» **RECORDS PROVIDED**

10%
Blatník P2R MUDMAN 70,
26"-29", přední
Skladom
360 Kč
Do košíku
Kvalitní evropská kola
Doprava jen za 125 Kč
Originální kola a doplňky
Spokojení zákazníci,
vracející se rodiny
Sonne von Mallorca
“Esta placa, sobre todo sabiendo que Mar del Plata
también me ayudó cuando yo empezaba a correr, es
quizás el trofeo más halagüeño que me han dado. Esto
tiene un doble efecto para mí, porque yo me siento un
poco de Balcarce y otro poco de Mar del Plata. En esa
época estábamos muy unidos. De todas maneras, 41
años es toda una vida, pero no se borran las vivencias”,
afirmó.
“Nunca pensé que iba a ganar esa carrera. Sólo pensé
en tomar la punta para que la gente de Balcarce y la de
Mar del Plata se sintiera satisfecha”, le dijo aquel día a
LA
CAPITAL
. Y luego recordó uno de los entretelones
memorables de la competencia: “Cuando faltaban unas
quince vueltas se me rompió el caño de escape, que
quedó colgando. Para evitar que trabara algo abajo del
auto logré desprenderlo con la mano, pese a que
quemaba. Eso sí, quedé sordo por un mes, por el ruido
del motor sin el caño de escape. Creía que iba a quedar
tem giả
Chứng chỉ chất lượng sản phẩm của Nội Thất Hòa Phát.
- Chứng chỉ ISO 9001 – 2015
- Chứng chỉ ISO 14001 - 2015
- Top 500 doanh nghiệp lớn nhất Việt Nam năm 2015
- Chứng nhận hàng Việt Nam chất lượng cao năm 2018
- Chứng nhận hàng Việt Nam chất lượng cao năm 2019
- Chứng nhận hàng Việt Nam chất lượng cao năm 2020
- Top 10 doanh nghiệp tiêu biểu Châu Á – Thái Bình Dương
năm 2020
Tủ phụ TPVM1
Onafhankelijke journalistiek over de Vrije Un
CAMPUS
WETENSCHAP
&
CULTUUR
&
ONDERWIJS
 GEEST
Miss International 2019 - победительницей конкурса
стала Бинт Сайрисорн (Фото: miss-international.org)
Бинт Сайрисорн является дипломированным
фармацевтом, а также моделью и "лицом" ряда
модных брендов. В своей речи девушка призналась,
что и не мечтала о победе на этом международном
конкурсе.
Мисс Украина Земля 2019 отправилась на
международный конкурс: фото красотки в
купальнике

» **EXERCISE**
Please lay out every line of the rows above as a Markdown table with the columns Line and Text, numbering the lines in order and skipping any blank lines.

» **SOLUTION FOR THIS TASK**
| Line | Text |
|---|---|
| 1 | 10% |
| 2 | Blatník P2R MUDMAN 70, |
| 3 | 26"-29", přední |
| 4 | Skladom |
| 5 | 360 Kč |
| 6 | Do košíku |
| 7 | Kvalitní evropská kola |
| 8 | Doprava jen za 125 Kč |
| 9 | Originální kola a doplňky |
| 10 | Spokojení zákazníci, |
| 11 | vracející se rodiny |
| 12 | Sonne von Mallorca |
| 13 | “Esta placa, sobre todo sabiendo que Mar del Plata |
| 14 | también me ayudó cuando yo empezaba a correr, es |
| 15 | quizás el trofeo más halagüeño que me han dado. Esto |
| 16 | tiene un doble efecto para mí, porque yo me siento un |
| 17 | poco de Balcarce y otro poco de Mar del Plata. En esa |
| 18 | época estábamos muy unidos. De todas maneras, 41 |
| 19 | años es toda una vida, pero no se borran las vivencias”, |
| 20 | afirmó. |
| 21 | “Nunca pensé que iba a ganar esa carrera. Sólo pensé |
| 22 | en tomar la punta para que la gente de Balcarce y la de |
| 23 | Mar del Plata se sintiera satisfecha”, le dijo aquel día a |
| 24 | LA |
| 25 | CAPITAL |
| 26 | . Y luego recordó uno de los entretelones |
| 27 | memorables de la competencia: “Cuando faltaban unas |
| 28 | quince vueltas se me rompió el caño de escape, que |
| 29 | quedó colgando. Para evitar que trabara algo abajo del |
| 30 | auto logré desprenderlo con la mano, pese a que |
| 31 | quemaba. Eso sí, quedé sordo por un mes, por el ruido |
| 32 | del motor sin el caño de escape. Creía que iba a quedar |
| 33 | tem giả |
| 34 | Chứng chỉ chất lượng sản phẩm của Nội Thất Hòa Phát. |
| 35 | - Chứng chỉ ISO 9001 – 2015 |
| 36 | - Chứng chỉ ISO 14001 - 2015 |
| 37 | - Top 500 doanh nghiệp lớn nhất Việt Nam năm 2015 |
| 38 | - Chứng nhận hàng Việt Nam chất lượng cao năm 2018 |
| 39 | - Chứng nhận hàng Việt Nam chất lượng cao năm 2019 |
| 40 | - Chứng nhận hàng Việt Nam chất lượng cao năm 2020 |
| 41 | - Top 10 doanh nghiệp tiêu biểu Châu Á – Thái Bình Dương |
| 42 | năm 2020 |
| 43 | Tủ phụ TPVM1 |
| 44 | Onafhankelijke journalistiek over de Vrije Un |
| 45 | CAMPUS |
| 46 | WETENSCHAP |
| 47 | & |
| 48 | CULTUUR |
| 49 | & |
| 50 | ONDERWIJS |
| 51 |  GEEST |
| 52 | Miss International 2019 - победительницей конкурса |
| 53 | стала Бинт Сайрисорн (Фото: miss-international.org) |
| 54 | Бинт Сайрисорн является дипломированным |
| 55 | фармацевтом, а также моделью и "лицом" ряда |
| 56 | модных брендов. В своей речи девушка призналась, |
| 57 | что и не мечтала о победе на этом международном |
| 58 | конкурсе. |
| 59 | Мисс Украина Земля 2019 отправилась на |
| 60 | международный конкурс: фото красотки в |
| 61 | купальнике |